P.S. I need $ to be sure (on parsing phase) that path is not a directory and that it is not contain none of /../, ~, $ , so I can't just skip it.


Solution

  • I feel like making the code worse for the sake of satisfying an analyser is counterproductive and most likely violates the spirit of the guidelines, so I'm intentionally ignoring ways to address the problem that would involve building the regex string in a convoluted manner, since what you did is the best way to build such a regex string.

    Could someone help me with workaround or std::regex here is not the best solution, then what would be better?

    Option A: Write a simple validation function:

    I'm actually surprised that such strict guidelines even allow regexes in the first place. They are notoriously hard to audit, debug, and maintain.

    You could easily express the same logic with actual code, which would not only satisfy the analyser, but be more aligned with the spirit of the guidelines. On top of that it'll compile faster and probably run faster as well.

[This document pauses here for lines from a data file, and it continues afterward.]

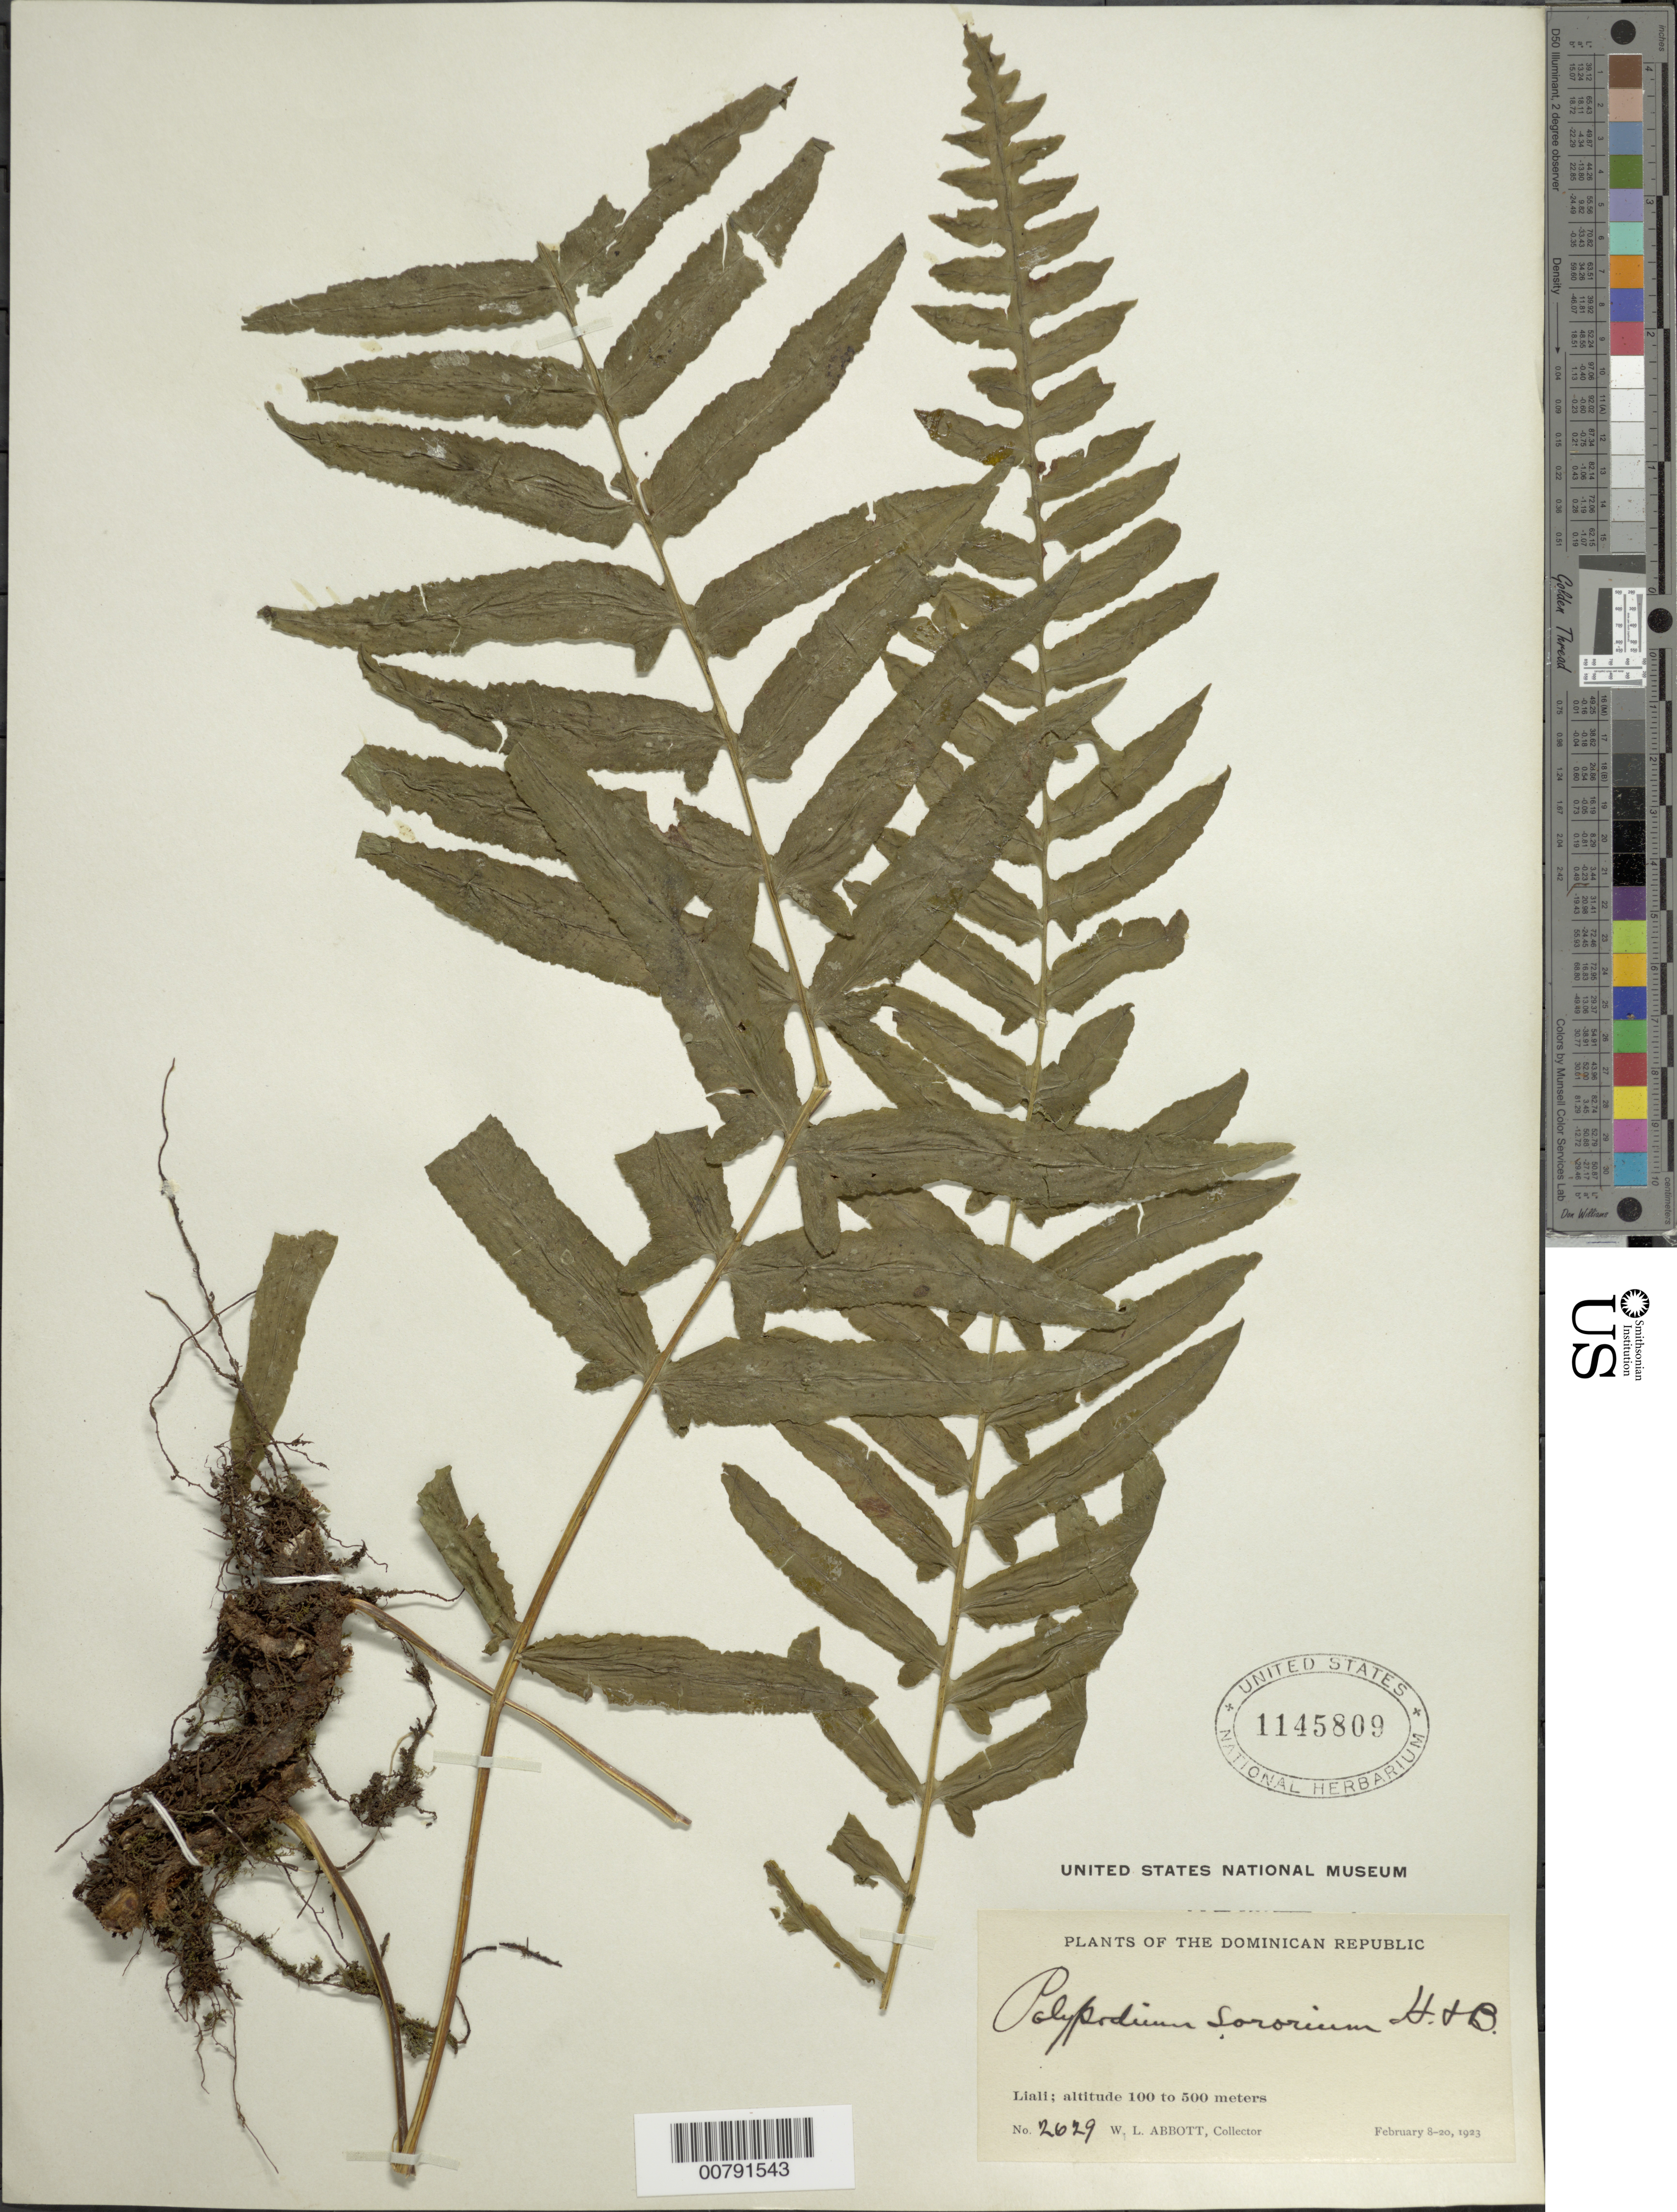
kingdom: Plantae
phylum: Tracheophyta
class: Polypodiopsida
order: Polypodiales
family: Polypodiaceae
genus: Polypodium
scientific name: Polypodium dulce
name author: Poir.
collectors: W. L. Abbott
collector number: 2629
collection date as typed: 08 Feb 1923 to 20 Feb 1923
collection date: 1923-02-08/1923-02-20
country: Dominican Republic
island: Hispaniola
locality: Liali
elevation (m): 100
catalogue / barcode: US 1145809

    Something along these rough lines, based on a cursory reading of your regex. (please don't just use this without running it through a battery of tests, I sure didn't):

    bool check_and_remove_path_prefix(std::string_view& path) {
      constexpr std::array<std::string_view, 2> valid_prefixes = { 
        R"(ro://)", 
        R"(rw://)"
      };
    
      for(auto p: valid_prefixes) {
        if(path.starts_with(p)) {
          path.remove_prefix(p.size());
          return true;
        }
      }
      return false;
    }
    
    bool is_valid_path_elem_char(char c) {
      // This matches your regex, but is probably wrong, as it will accept a bunch of control characters.
      // N.B. \x24 is the dollar sign character
      return c != '~' && c != '\x24' && c != '\r' && c != '\n';
    }
     
    bool is_valid_path(std::string_view path) {
      if(!check_and_remove_path_prefix(path)) { return false; }
    
      char prev_c = '\0';
      bool current_segment_empty = true;
      for(char c : path) {
        // Disallow two or more consecutive periods
        if( c == '.' && prev_c == '.') { return false; }
    
        // Disallow empty segments
        if(c == '/') {
          if(current_segment_empty) { return false; }
          current_segment_empty = true;
        }
        else {
          if(!is_valid_path_elem_char(c)) { return false; }
          current_segment_empty = false;
        }
        
        prev_c = c;
      }
    
      return !current_segment_empty;
    }
    

    Option B: Don't bother with the check

    It's hard from our point of view to determine whether that option is in the cards or not for you, but for every intent and purpose, the distinction between a badly formed path and a well-formed path that does not point to a valid file is moot.

    So just use the path as if it's valid, you should be handling the errors that would result from a badly formed path anyways.